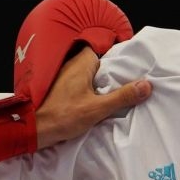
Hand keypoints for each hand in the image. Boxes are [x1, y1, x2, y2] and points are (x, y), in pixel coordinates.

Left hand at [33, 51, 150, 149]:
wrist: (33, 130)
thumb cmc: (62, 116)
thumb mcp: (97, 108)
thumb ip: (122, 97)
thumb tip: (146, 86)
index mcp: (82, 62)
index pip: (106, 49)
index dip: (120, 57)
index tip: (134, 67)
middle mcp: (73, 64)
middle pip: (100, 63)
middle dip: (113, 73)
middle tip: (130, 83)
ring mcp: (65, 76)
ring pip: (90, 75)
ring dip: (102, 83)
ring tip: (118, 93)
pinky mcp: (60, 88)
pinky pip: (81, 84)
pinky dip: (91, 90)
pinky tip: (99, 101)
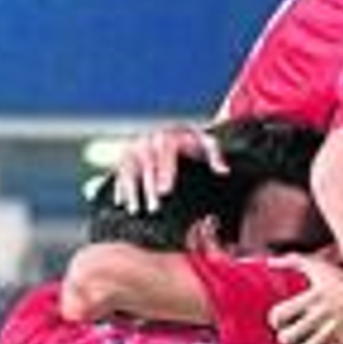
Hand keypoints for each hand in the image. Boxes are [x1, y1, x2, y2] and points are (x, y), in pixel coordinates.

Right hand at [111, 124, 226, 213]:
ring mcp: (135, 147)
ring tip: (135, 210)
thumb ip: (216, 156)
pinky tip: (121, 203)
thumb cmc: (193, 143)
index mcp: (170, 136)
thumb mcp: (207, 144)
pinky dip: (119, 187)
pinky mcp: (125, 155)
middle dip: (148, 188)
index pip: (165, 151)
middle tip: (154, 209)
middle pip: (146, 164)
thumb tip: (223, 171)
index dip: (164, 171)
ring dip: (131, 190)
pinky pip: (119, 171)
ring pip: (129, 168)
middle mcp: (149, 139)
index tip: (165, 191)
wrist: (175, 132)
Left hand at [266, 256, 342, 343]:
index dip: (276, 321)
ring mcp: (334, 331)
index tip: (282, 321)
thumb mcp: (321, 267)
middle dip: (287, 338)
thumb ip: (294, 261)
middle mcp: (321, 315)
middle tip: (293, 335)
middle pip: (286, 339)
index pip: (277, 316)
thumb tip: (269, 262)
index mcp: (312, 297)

================

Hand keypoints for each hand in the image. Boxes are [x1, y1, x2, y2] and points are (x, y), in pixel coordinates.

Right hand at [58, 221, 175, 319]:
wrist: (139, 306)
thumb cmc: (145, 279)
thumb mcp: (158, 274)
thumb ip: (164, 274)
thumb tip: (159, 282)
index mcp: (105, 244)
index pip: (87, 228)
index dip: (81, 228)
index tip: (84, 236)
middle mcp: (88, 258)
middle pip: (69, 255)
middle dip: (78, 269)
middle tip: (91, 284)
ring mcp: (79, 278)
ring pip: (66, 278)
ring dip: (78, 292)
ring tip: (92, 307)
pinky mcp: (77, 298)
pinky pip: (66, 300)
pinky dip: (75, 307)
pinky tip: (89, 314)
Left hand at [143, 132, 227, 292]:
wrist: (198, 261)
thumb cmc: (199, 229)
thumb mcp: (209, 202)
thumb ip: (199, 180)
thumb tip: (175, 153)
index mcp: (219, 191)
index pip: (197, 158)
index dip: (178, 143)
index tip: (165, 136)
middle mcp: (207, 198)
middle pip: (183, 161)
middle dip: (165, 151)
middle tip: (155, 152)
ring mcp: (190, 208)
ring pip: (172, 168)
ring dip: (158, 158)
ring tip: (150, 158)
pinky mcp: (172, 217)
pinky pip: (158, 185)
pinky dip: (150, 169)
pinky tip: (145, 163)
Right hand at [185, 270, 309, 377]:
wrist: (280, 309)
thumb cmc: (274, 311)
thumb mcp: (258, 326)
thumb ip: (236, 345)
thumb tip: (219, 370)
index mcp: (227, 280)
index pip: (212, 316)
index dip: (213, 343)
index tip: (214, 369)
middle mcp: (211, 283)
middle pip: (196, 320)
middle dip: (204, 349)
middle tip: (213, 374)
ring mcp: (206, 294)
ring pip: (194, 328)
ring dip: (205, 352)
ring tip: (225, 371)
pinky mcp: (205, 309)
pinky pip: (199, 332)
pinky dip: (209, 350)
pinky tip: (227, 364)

================

- BRIEF:
Leave the pictures out, and transcribe exactly the lines above starting at the one that contains "index pip: (106, 49)" and ending at the one that contains "thumb mcp: (207, 144)".

- EXERCISE OUTPUT:
index pip: (106, 49)
index dip: (120, 57)
index tip: (134, 67)
middle mcp: (73, 64)
middle pip: (100, 63)
middle dip: (113, 73)
middle tip: (130, 83)
ring mcp: (65, 76)
ring pip: (90, 75)
ring dip: (102, 83)
ring tip: (118, 93)
pinky mcp: (60, 88)
pinky pip: (81, 84)
pinky dip: (91, 90)
pinky tip: (99, 101)
Hand keypoints for each hand in the image. Boxes are [x1, y1, x2, y2] and points are (x, y), in pixel coordinates.

Right hand at [111, 124, 226, 213]:
ring mcp: (135, 147)
ring tip: (135, 210)
thumb ip: (216, 156)
pinky tip: (121, 203)
thumb cmc: (193, 143)
index mcp: (170, 136)
thumb mcp: (207, 144)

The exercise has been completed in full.